Loi de finances 2026 : le Gouvernement fixe le cap de la rigueur et de la performance



2025-12-04 10:12:00

À l’auditorium du Ministère de l’Économie, le Gouvernement a présenté les fondements de la loi de finances 2026 et la nouvelle stratégie de gestion des investissements publics. Une communication forte, marquée par un rappel à l’ordre du Vice-Premier ministre, déterminé à remettre la discipline, la performance et la responsabilité au cœur de l’action publique.



Le mercredi 3 décembre 2025, l’auditorium du ministère de l’Économie a servi de cadre à une communication gouvernementale majeure consacrée à deux points essentiels : l’exécution de la loi de finances 2026 et le processus de gestion des investissements publics. À travers cette rencontre, le Gouvernement a souhaité clarifier les ambitions du budget 2026, présenter les outils de modernisation financière et affirmer sa volonté d’entrer dans une ère nouvelle de rigueur et de transparence.

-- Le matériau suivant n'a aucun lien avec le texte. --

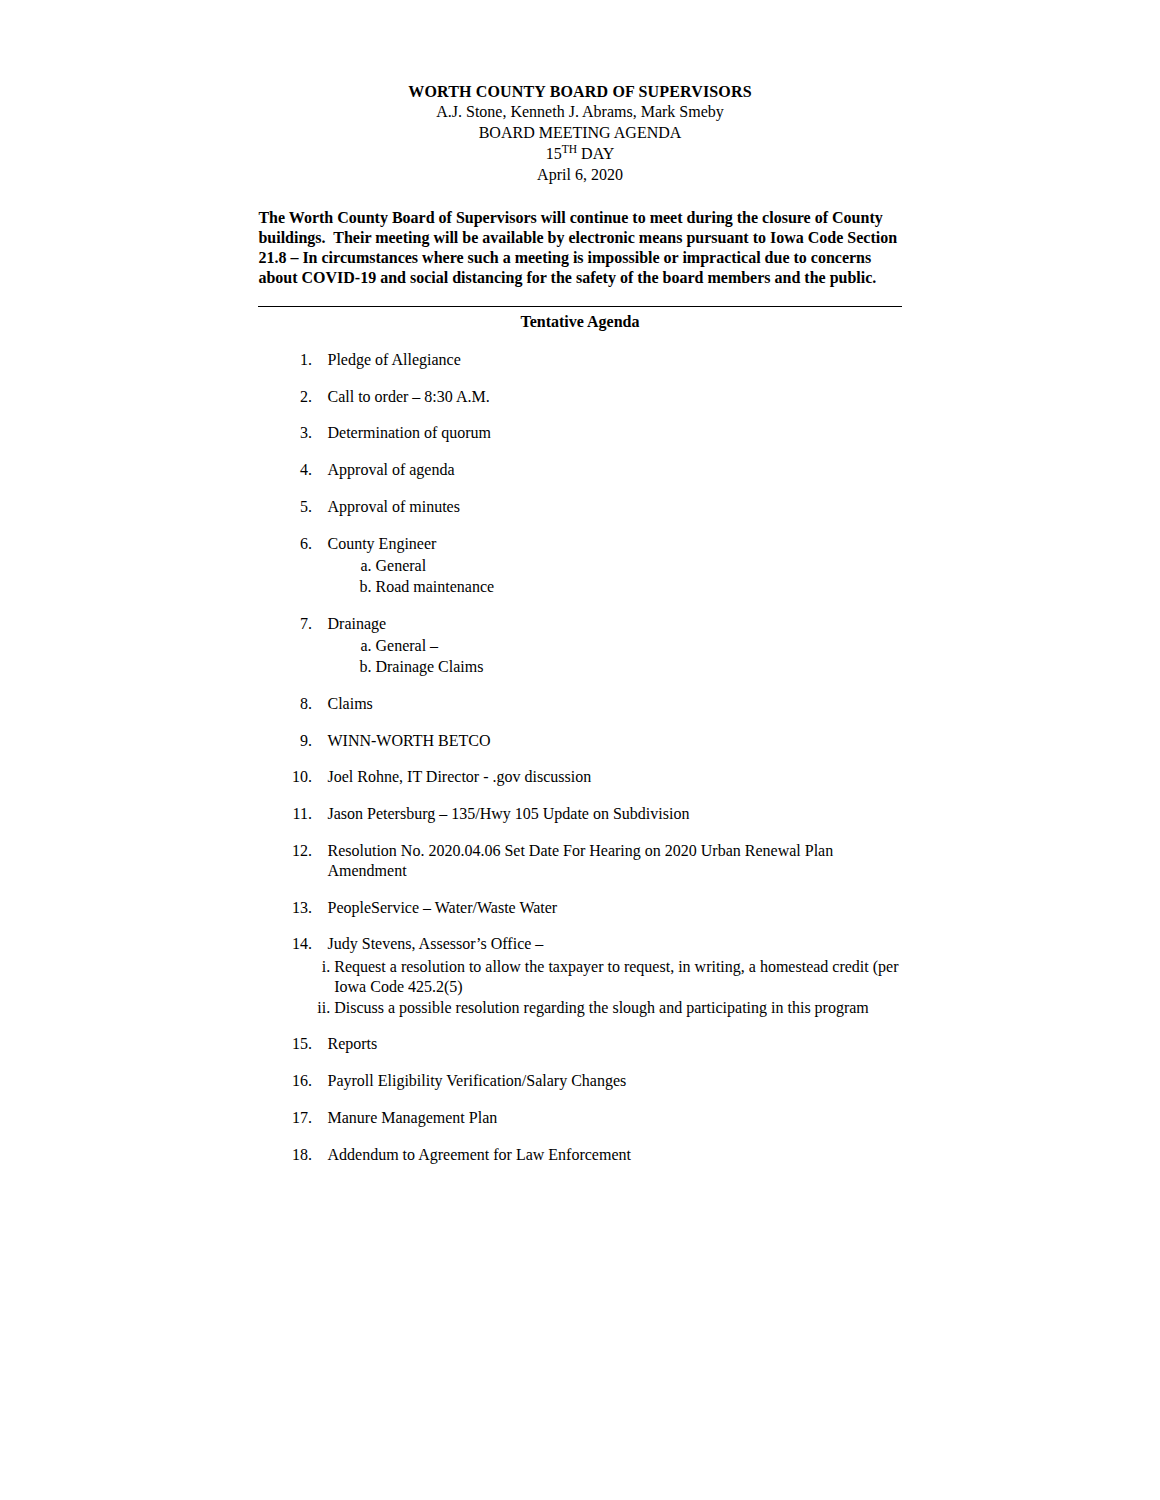Worth County Board of Supervisors
A.J. Stone, Kenneth J. Abrams, Mark Smeby
BOARD MEETING AGENDA
15TH DAY
April 6, 2020
The Worth County Board of Supervisors will continue to meet during the closure of County buildings. Their meeting will be available by electronic means pursuant to Iowa Code Section 21.8 – In circumstances where such a meeting is impossible or impractical due to concerns about COVID-19 and social distancing for the safety of the board members and the public.
Tentative Agenda
Pledge of Allegiance
Call to order – 8:30 A.M.
Determination of quorum
Approval of agenda
Approval of minutes
County Engineer
General
Road maintenance
Drainage
General –
Drainage Claims
Claims
WINN-WORTH BETCO
Joel Rohne, IT Director - .gov discussion
Jason Petersburg – 135/Hwy 105 Update on Subdivision
Resolution No. 2020.04.06 Set Date For Hearing on 2020 Urban Renewal Plan Amendment
PeopleService – Water/Waste Water
Judy Stevens, Assessor’s Office –
Request a resolution to allow the taxpayer to request, in writing, a homestead credit (per Iowa Code 425.2(5)
Discuss a possible resolution regarding the slough and participating in this program
Reports
Payroll Eligibility Verification/Salary Changes
Manure Management Plan
Addendum to Agreement for Law Enforcement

Présentée comme un tournant, la loi de finances 2026 met l’accent sur trois piliers : des recettes intérieures renforcées, des dépenses mieux contrôlées et un volume d’investissements inédit destiné à faire de l’investissement le moteur principal de la croissance. L’objectif annoncé est clair : faire du Gabon un pays qui ne survit plus, mais qui construit. Les autorités ont insisté sur la nécessité de transformer durablement le modèle économique national.

Dans son intervention, le Vice-Premier ministre par intérim, ministre d’État, ministre de l’Économie et des Finances, a fixé un cap sans ambiguïté. Il a rappelé la nécessité d’une implication totale de chaque administration, dénonçant les dérives héritées du passé et réaffirmant les instructions du Chef de l’État : mettre fin aux mauvaises pratiques, renforcer la discipline budgétaire et recentrer l’action publique sur la performance. « Chacun doit jouer son rôle », a-t-il martelé.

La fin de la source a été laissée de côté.